To-do item
Filter the entries down to the lines containing "increase", and copy those lines.

== Segment start ==

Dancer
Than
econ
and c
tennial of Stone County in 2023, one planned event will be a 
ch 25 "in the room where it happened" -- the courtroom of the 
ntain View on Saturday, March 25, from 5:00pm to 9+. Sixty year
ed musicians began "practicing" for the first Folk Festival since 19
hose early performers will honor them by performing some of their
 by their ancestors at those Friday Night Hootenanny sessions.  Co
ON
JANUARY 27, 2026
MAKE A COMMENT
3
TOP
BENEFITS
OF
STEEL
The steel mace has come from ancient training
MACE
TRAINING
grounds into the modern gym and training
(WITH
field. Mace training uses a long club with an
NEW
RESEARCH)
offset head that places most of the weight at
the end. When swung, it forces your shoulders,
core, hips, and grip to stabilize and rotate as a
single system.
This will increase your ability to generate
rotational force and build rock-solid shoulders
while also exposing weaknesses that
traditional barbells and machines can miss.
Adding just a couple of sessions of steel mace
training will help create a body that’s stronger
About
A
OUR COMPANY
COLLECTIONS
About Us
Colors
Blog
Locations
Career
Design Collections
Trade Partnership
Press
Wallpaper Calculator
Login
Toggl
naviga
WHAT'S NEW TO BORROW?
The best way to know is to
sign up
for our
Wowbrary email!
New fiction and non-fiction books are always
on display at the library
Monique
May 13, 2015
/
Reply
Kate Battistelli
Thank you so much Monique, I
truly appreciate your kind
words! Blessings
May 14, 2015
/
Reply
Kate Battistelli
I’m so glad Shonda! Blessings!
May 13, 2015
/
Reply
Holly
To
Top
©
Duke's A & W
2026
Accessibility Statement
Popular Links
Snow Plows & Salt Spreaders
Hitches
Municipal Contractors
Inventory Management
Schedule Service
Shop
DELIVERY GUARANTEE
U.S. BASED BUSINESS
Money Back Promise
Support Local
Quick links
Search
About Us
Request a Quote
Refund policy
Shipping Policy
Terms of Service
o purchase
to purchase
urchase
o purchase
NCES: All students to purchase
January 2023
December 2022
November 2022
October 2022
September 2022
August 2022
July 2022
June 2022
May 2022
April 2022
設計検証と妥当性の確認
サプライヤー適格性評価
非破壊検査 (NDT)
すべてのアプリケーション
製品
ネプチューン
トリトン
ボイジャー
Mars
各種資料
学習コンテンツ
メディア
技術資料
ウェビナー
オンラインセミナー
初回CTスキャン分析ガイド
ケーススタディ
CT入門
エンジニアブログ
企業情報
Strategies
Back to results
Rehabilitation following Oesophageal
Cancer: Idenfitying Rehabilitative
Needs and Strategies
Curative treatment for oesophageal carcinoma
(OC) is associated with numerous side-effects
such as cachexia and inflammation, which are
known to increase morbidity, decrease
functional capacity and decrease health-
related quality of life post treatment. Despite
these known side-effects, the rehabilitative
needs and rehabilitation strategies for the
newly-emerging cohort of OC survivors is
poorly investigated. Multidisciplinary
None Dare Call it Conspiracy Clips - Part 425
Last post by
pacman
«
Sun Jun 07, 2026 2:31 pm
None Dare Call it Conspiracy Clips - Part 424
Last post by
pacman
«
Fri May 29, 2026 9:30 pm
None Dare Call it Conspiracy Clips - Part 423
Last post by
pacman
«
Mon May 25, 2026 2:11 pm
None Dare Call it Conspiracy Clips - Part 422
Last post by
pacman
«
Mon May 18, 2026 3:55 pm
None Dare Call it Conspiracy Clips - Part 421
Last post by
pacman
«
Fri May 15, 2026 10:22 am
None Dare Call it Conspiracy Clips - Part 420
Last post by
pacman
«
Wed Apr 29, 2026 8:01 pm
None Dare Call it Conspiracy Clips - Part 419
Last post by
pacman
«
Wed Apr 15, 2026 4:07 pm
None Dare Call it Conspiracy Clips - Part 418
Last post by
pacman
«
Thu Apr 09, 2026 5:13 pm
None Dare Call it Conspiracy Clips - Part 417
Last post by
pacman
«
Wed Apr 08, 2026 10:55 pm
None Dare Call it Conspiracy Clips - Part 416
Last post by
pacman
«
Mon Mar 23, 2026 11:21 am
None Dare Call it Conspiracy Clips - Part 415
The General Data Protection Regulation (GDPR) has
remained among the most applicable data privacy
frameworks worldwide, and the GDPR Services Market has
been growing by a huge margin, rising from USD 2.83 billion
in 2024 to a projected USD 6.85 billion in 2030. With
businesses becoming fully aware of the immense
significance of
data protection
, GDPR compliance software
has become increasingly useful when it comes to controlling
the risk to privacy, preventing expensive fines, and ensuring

== Segment end ==

Answer box
This will increase your ability to generate
known to increase morbidity, decrease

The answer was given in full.